We want to travel either Portsmouth Santander or Portsmouth Bilbao on Brittany Ferries on Baie De Sienene in autumn next year and a have pet friendly cabing for our dog.

We can not find one available for autumn 2019.

How soon each year do Brittany Ferries release cabins for sale?

Many thanks


----------



## Simon22 (May 22, 2015)

spanish_nomad said:


> Hi
> 
> We want to travel either Portsmouth Santander or Portsmouth Bilbao on Brittany Ferries on Baie De Sienene in autumn next year and a have pet friendly cabing for our dog.
> 
> ...


They are likely sold out, there are not many and they are in high demand. Contact them to confirm but you may find yourself driving to the tunnel instead.


----------



## emlyn (Oct 26, 2012)

If you contact Brittany ferries they will notify you of release dates,usually July/August for after November sailings,but you’ve got to be quick. I use the economie ferry service much better value.


----------



## emlyn (Oct 26, 2012)

If you can’t book a dog friendly cabin you could book an ordinary cabin and put the dog in the ferry kennel.


----------



## davexf (Jan 26, 2009)

emlyn said:


> If you can’t book a dog friendly cabin you could book an ordinary cabin and put the dog in the ferry kennel.


Hola 

Which is fine until you have a rough crossing. Having had a rough crossing, I wouldn't put a dog in the ferry kennels again. The stench that I found at two o'clock in the morning was unbelievable. 

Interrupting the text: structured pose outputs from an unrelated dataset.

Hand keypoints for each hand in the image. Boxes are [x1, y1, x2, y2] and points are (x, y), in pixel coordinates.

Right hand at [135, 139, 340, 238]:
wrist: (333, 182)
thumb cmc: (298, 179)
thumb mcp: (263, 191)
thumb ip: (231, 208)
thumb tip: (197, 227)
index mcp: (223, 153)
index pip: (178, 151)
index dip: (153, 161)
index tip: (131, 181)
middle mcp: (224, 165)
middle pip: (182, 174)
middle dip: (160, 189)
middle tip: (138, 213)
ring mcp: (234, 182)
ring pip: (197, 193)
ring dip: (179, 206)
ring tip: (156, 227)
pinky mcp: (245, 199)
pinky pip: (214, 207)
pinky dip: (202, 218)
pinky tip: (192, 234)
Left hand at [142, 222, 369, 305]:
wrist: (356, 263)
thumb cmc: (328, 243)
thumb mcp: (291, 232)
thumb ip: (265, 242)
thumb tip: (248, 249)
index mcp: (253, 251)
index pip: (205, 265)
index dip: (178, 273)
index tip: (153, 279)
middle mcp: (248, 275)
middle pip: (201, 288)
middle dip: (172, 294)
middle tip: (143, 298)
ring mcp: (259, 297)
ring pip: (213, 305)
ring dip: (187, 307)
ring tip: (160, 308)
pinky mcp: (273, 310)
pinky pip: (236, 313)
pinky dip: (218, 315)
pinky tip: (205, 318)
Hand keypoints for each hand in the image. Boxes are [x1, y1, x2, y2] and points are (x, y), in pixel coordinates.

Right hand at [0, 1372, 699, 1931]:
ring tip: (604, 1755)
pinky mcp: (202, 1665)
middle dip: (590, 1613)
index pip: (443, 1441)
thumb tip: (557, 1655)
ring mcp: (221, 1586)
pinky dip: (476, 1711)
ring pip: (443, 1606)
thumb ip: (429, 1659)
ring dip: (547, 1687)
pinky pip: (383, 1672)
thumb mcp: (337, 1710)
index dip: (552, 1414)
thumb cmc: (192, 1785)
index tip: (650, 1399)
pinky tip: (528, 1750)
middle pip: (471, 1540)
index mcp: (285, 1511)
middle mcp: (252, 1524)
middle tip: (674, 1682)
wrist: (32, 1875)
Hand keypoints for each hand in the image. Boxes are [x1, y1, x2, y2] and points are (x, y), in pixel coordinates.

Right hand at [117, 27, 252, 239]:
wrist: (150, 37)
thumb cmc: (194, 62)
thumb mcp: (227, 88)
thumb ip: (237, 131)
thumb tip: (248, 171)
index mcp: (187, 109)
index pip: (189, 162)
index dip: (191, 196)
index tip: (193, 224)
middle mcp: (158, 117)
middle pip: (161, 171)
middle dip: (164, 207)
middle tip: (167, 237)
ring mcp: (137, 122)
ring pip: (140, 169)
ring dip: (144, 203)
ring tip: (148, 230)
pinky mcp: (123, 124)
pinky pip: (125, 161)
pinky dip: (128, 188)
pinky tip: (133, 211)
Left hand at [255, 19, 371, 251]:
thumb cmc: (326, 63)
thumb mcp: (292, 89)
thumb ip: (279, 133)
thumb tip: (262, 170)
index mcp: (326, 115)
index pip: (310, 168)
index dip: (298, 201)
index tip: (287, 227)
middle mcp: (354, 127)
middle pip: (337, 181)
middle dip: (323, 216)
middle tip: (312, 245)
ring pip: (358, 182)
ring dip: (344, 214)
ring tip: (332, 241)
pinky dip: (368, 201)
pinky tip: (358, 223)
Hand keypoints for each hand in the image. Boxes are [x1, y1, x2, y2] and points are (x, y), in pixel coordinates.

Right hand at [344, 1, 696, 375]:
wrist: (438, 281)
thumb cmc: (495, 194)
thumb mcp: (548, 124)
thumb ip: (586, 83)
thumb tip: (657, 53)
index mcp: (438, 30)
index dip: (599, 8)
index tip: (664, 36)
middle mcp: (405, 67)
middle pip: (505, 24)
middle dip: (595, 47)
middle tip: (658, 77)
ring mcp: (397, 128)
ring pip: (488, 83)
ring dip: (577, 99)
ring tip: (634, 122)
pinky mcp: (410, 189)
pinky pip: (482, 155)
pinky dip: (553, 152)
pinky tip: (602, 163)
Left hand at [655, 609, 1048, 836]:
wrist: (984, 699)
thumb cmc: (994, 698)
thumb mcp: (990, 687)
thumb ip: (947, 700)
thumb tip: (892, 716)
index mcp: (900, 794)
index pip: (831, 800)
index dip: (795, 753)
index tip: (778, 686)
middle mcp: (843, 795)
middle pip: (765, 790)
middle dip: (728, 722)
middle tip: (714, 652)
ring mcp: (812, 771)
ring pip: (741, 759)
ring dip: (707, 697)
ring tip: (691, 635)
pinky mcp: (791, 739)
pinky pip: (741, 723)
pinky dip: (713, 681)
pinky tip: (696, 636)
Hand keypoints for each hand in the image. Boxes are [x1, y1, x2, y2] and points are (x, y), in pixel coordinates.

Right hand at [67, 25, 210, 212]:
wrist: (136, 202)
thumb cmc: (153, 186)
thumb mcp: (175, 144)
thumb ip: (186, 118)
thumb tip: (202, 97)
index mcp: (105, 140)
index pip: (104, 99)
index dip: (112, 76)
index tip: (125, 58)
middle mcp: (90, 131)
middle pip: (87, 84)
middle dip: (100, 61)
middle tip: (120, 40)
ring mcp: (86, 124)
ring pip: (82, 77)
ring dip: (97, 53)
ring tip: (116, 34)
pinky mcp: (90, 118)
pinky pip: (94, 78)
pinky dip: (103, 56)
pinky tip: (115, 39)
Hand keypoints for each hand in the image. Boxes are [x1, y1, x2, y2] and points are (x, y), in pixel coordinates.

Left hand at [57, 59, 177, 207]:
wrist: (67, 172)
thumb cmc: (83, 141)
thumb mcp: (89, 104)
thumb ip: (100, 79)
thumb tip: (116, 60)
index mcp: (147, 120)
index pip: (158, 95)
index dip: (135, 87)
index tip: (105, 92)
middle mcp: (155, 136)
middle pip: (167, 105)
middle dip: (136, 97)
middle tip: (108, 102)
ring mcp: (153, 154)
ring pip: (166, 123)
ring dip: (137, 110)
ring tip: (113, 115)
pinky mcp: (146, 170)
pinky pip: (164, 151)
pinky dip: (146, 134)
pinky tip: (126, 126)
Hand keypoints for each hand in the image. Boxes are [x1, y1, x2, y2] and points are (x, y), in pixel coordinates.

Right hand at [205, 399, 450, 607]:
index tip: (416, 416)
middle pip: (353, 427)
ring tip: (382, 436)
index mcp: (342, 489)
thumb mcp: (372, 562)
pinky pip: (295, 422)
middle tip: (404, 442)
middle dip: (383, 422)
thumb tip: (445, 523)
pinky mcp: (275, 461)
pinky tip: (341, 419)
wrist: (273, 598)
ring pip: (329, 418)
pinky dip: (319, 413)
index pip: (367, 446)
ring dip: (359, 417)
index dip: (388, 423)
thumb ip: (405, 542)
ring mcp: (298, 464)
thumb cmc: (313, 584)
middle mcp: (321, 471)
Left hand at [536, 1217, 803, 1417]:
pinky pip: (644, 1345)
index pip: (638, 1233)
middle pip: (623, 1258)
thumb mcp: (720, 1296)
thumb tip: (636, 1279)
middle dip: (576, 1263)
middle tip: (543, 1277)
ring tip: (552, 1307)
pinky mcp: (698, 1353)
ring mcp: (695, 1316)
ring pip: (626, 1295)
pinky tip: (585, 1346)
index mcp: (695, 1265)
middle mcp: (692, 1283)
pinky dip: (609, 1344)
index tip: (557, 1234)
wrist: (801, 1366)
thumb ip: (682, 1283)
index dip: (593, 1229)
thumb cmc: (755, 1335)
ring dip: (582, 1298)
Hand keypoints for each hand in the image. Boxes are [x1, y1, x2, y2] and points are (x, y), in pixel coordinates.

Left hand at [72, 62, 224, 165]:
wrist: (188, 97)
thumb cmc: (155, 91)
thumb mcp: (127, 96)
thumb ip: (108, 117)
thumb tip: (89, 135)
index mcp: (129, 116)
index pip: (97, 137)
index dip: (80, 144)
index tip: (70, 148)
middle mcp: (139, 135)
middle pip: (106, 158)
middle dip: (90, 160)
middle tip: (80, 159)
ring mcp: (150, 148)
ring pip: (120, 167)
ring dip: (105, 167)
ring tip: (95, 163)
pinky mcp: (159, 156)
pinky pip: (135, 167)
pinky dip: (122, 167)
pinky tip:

The tunnel is more driving but the expenses are similar and French toll roads are mainly empty making an easy drive 

Davexf


----------



## spanish_nomad (Sep 12, 2016)

Thanks everyone


----------



## Gazeebo (Jan 23, 2015)

I would never put my dog in one of their kennels again. When I was eventually allowed back in early morning, he was covered in his own poo. During the day, all and sundry with their children were allowed into the kennels to 'look at the doggies', which started them barking each time. I had to sit outside and ask people not to go in. Only put your dog in there if it is use to being locked in a strange crate in strange circumstances. Try to get a dog friendly cabin instead. However, we found that they are usually booked up and this year are going via the tunnel.


----------